Maternal Risk for Down Syndrome Is Modulated by Genes Involved in Folate Metabolism

Bruna Lancia Zampieri,1 Joice Matos Biselli,1 Eny Maria Goloni-Bertollo,1 Hélio Vannucchi,2 Valdemir Melechco Carvalho,3 José Antônio Cordeiro,4 and Érika Cristina Pavarino1

1Unidade de Pesquisa em Genética e Biologia Molecular (UPGEM), Faculdade de Medicina de São José do Rio Preto (FAMERP), São José do Rio Preto, São Paulo, Brazil
2Faculdade de Medicina de Ribeirão (USP), Ribeirão Preto, São Paulo, Brazil
3Fleury, Centro de Medicina Diagnóstica, São Paulo, São Paulo, Brazil
4Departamento de Epidemiologia e Saúde Coletiva da Faculdade de Medicina de São José do Rio Preto (FAMERP), São José do Rio Preto, São Paulo, Brazil

Received 23 February 2012; Accepted 23 February 2012

Copyright © 2012 Hindawi Publishing Corporation. This is an open access article distributed under the Creative Commons Attribution License, which permits unrestricted use, distribution, and reproduction in any medium, provided the original work is properly cited.


Studies have shown that the maternal risk for Down syndrome (DS) may be modulated by alterations in folate metabolism. The aim of this study was to evaluate the influence of 12 genetic polymorphisms involved in folate metabolism on maternal risk for DS. In addition, we evaluated the impact of these polymorphisms on serum folate and plasma methylmalonic acid (MMA, an indicator of vitamin B12 status) concentrations. The polymorphisms transcobalamin II (TCN2) c.776C>G, betaine-homocysteine S-methyltransferase (BHMT) c.742A>G, methylenetetrahydrofolate reductase (NAD(P)H) (MTHFR) c.677 C>T and the MTHFR 677C-1298A-1317T haplotype modulate DS risk.
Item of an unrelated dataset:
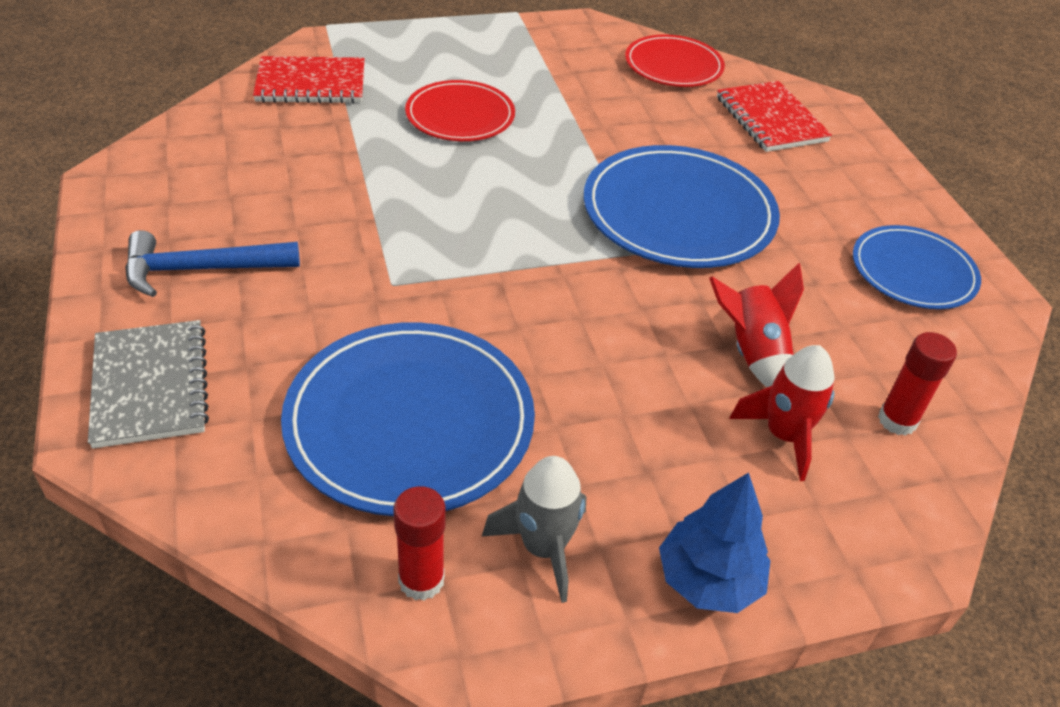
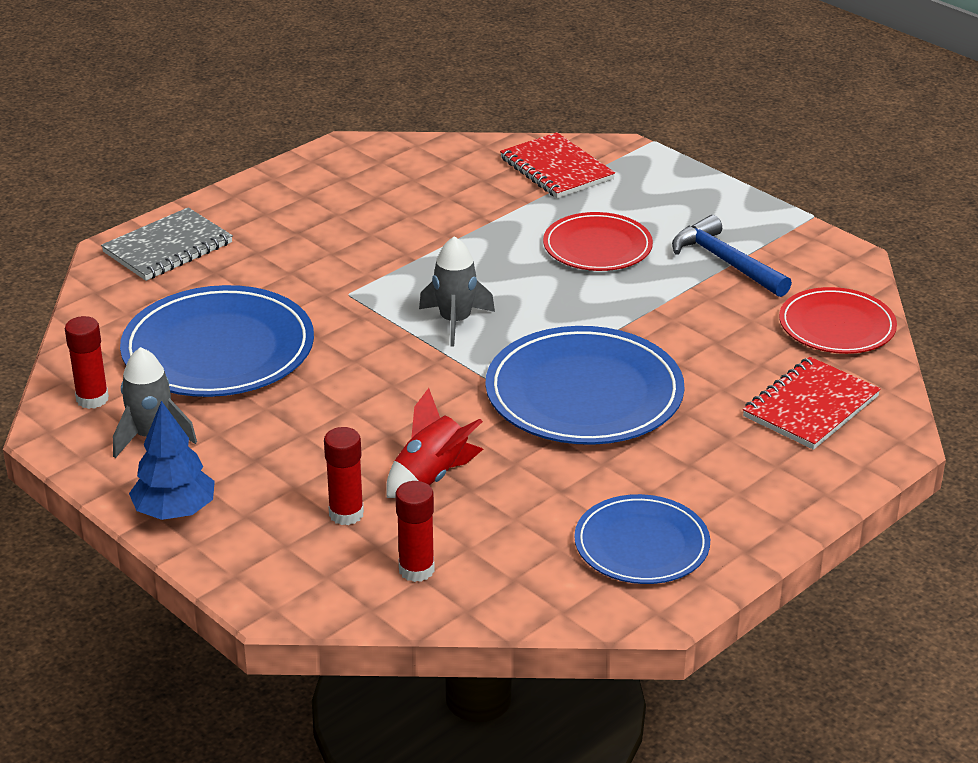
camera: 65 degrees right, 10 degrees down
(201, 269) = (288, 219): blue hammer -> blue hammer (726, 262)
(505, 237) = (455, 321): none -> grey rocket
(784, 435) = (346, 514): red rocket -> red glue stick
The polymorphisms MTHFR c.677C>T and solute carrier family 19 (folate transporter), member 1 (SLC19A1) c.80 A>G modulate folate concentrations, whereas the 5-methyltetrahydrofolate-homocysteine methyltransferase reductase (MTRR) c.66A>G polymorphism affects the MMA concentration. These results are consistent with the modulation of the maternal risk for DS by these polymorphisms.